System and method for determining and using local reputations of users and hosts to protect information in a network environment

摘要

A method in an example embodiment includes correlating a first set of event data from a private network and determining a local reputation score of a host in the private network based on correlating the first set of event data. The method further includes providing the local reputation score of the host to a security node, which applies a policy, based on the local reputation score of the host, to a network communication associated with the host. In specific embodiments, the local reputation score of the host is mapped to a network address of the host. In further embodiments, the first set of event data includes one or more event indicators representing one or more events, respectively, in the private network.
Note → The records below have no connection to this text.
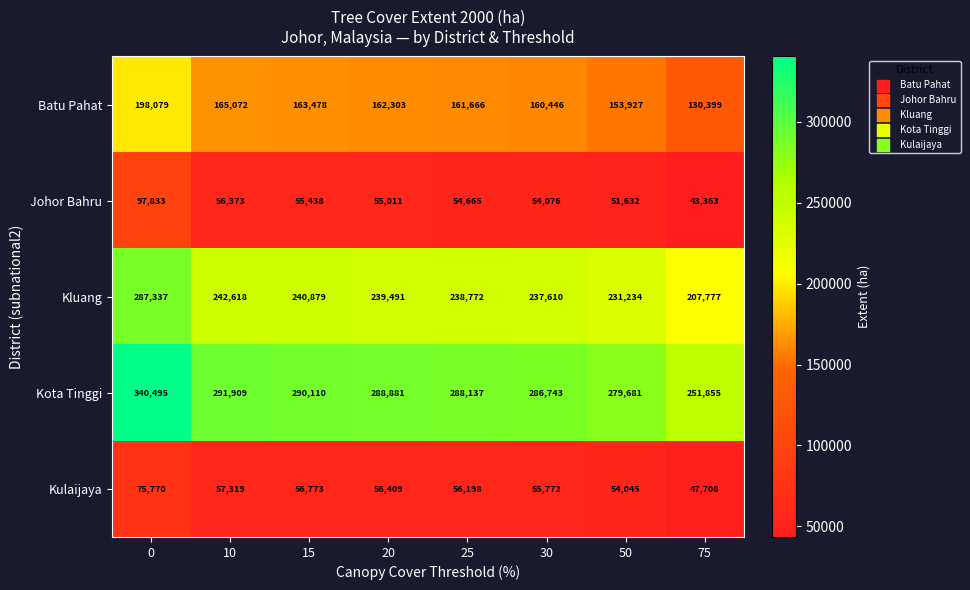

At how many categories does at least one series exceed 235697?

8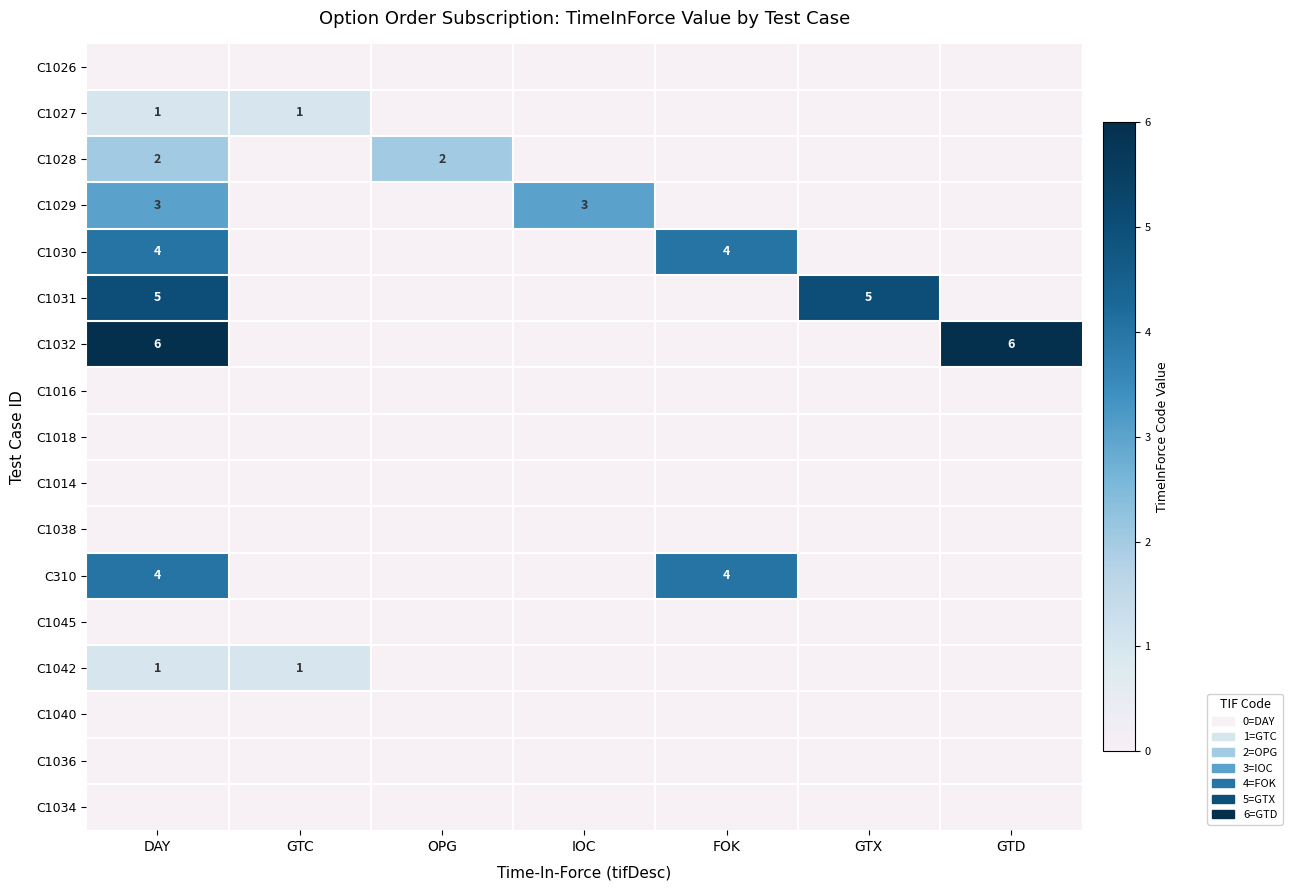

Count the number of categories in the chart.

7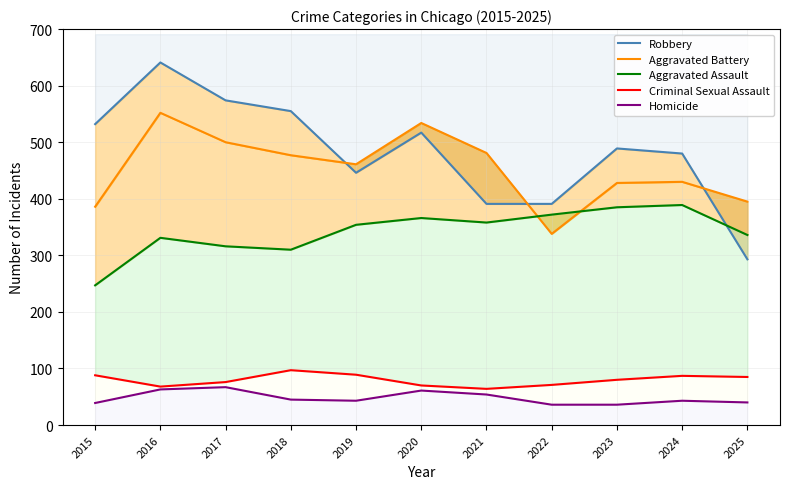

After their last crossing, which series has the higher values: Aggravated Battery or Robbery?

Aggravated Battery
In more specific embodiments, the method includes determining a local reputation score of a user and providing the local reputation score of the user to the security node.

主权项

1. A method comprising:
correlating, by a reputation server, a first set of event data from a private network, wherein the first set of event data identifies one or more host events associated with a network address of a host in the private network; determining a local host reputation score of the host in the private network based on the correlating the first set of event data, wherein the correlating the first set of event data includes determining whether a predetermined threshold number of host events are associated with accessing sensitive data in the private network; correlating, by the reputation server, a second set of event data in the private network, wherein the second set of event data identifies one or more user events associated with a user identifier, wherein, for each user event, the user identifier corresponds to a process running on one of a plurality of hosts in the private network, wherein the correlating the second set of event data includes determining whether a predetermined threshold number of user events are associated with accessing sensitive data in the private network; determining a local user reputation score of the user identifier based on the correlating the second set of event data; and providing the local host reputation score and the local user reputation score to a security node in the private network, wherein the security node applies a policy to a network communication associated with the host, the user identifier, and a network asset, wherein the policy is dynamically selected based on the local user reputation score, the local host reputation score, and a sensitivity level of data in the network asset.